◆ **Text shown**
October 19, 2008|Peter Viles | Times Staff Writer

A new state law requiring lenders to contact homeowners before foreclosure filings led to a dramatic drop in foreclosure activity in California in September, according to the website ForeclosureRadar.com. The effect of the state law is so dramatic, the website says, that it will make monthly foreclosure statistics worthless as barometers of housing market conditions.

ForeclosureRadar reports that the number of notices of default filed in September dropped 61.8% from August levels, and the number of notices of trustee sale filings -- which mark the end of the foreclosure process -- dropped 47.3% in a month.

The website, which had previously predicted that such a slowdown was coming, says the cause stems from California Senate Bill 1137, which requires lenders to make a series of attempts to contact homeowners, and then wait 30 days before filing foreclosure notices. In a news release, Sean O'Toole, founder of ForeclosureRadar, says the new law has made month-to-month foreclosure statistics "useless in understanding market conditions."

More, from O'Toole: "We expect SB 1137 to have no long-term impact beyond delaying the foreclosure process for homeowners, and slowing the overall recovery."

The new California law encourages loan modifications as an alternative to foreclosure, a common goal of various government programs. O'Toole, however, is doubtful that loans can be successfully modified on a broad scale in California:

"Given the significant negative equity now occurring in most California foreclosures, modifying loans to affordable levels either requires large principal balance reductions or extending the unsustainable teaser rates that created the foreclosure crisis in the first place. Wide-scale adoption of large principal balance reductions also pose significant risks, as they are likely to encourage non-defaulting homeowners to default in the hopes of securing similar reductions. As such, either type of loan modification is likely to result in increased default and/or foreclosure activity in the future, a consequence clearly not intended."

◆ **Supplied data**
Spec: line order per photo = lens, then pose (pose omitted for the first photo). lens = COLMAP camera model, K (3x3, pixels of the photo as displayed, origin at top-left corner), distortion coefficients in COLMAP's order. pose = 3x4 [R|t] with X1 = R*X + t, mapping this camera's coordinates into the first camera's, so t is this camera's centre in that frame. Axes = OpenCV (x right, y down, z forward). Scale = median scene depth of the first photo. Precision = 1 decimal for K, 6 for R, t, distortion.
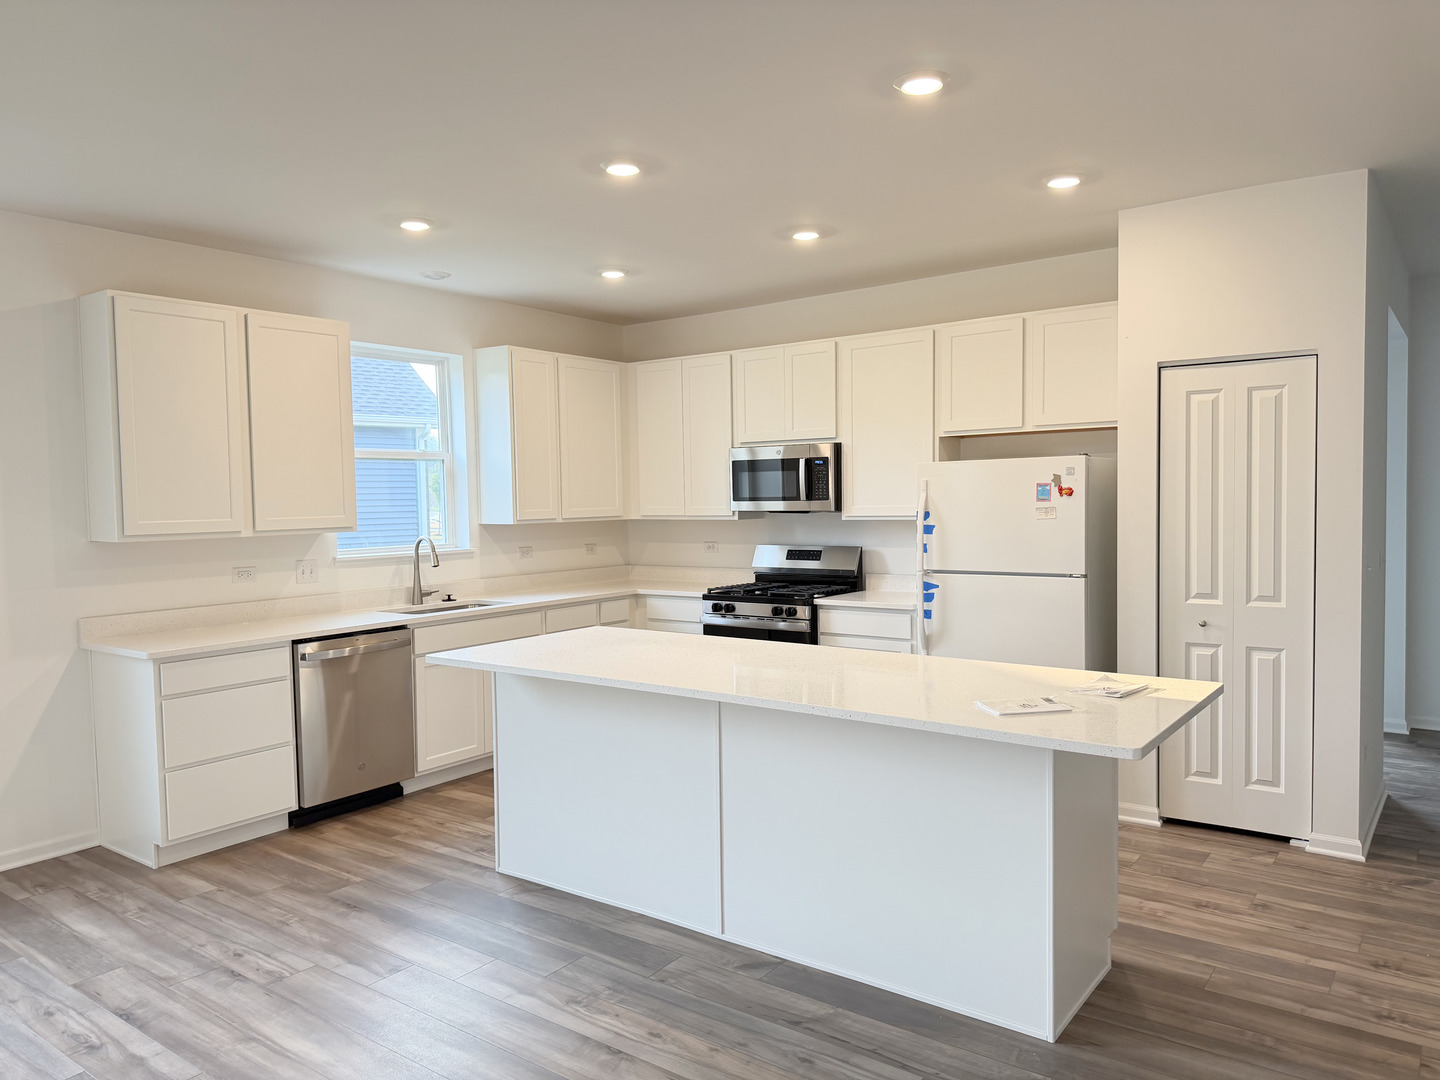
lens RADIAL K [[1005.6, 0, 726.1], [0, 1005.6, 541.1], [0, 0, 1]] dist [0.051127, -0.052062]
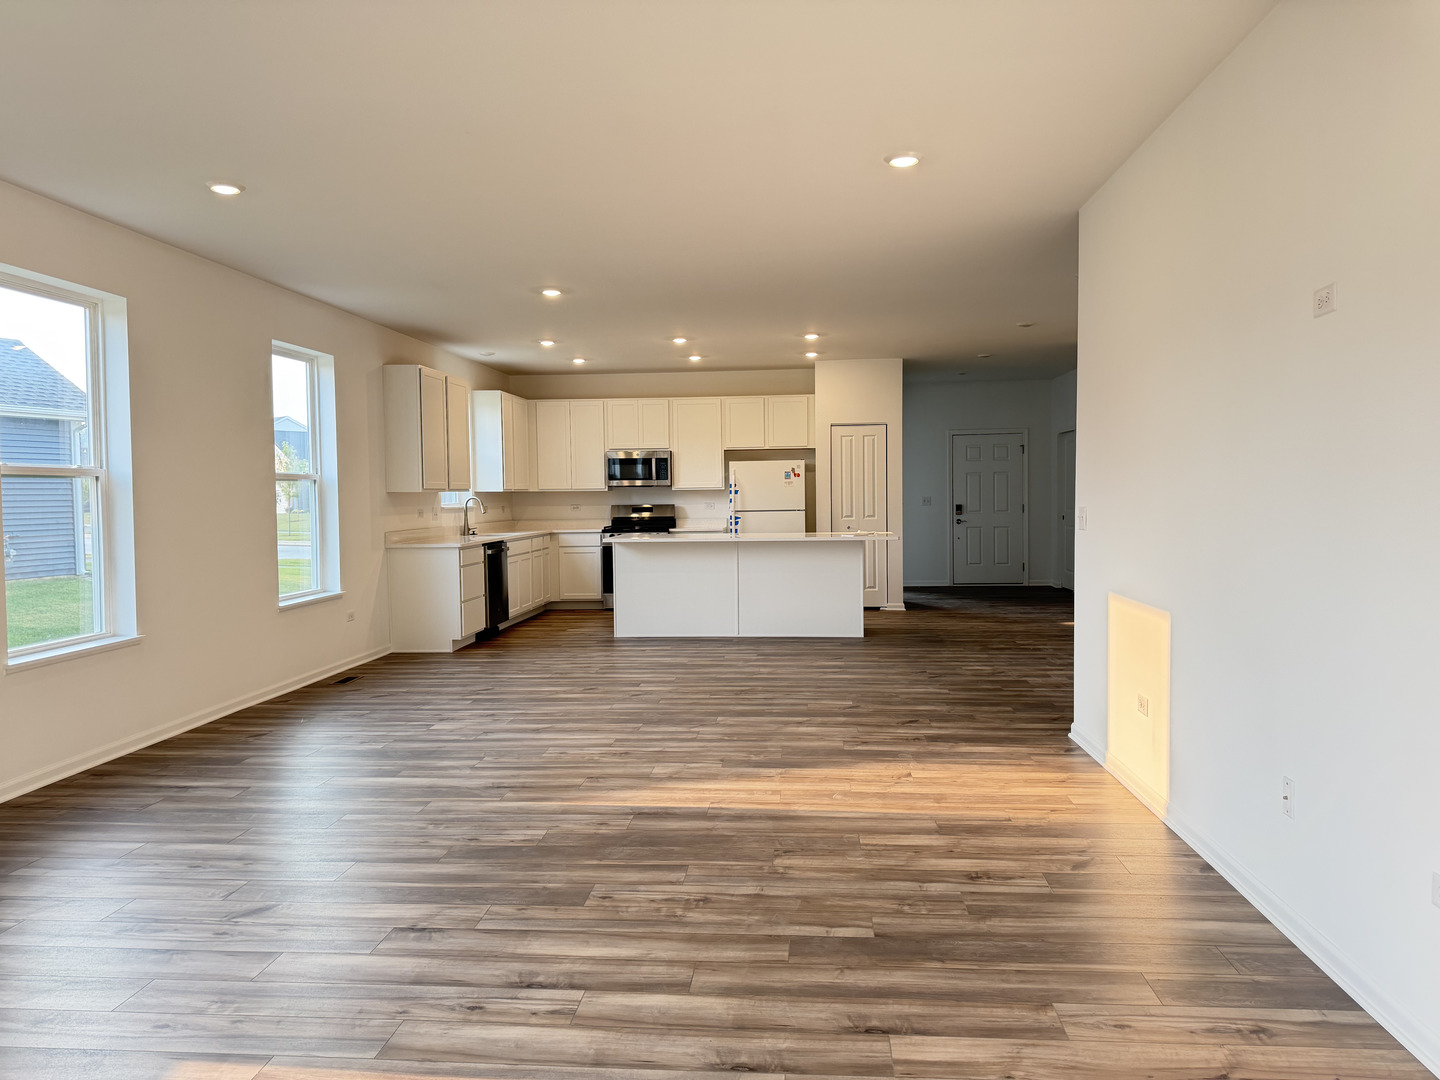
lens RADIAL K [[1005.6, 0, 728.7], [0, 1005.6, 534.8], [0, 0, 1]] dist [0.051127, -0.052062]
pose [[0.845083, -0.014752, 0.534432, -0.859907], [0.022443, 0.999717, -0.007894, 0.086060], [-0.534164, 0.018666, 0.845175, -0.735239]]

◆ **Assignment**
Print the portion of the article on California foreclosures starting with "A new state" and going on through "in a month.".

◆ **Solution below**
A new state law requiring lenders to contact homeowners before foreclosure filings led to a dramatic drop in foreclosure activity in California in September, according to the website ForeclosureRadar.com. The effect of the state law is so dramatic, the website says, that it will make monthly foreclosure statistics worthless as barometers of housing market conditions.

ForeclosureRadar reports that the number of notices of default filed in September dropped 61.8% from August levels, and the number of notices of trustee sale filings -- which mark the end of the foreclosure process -- dropped 47.3% in a month.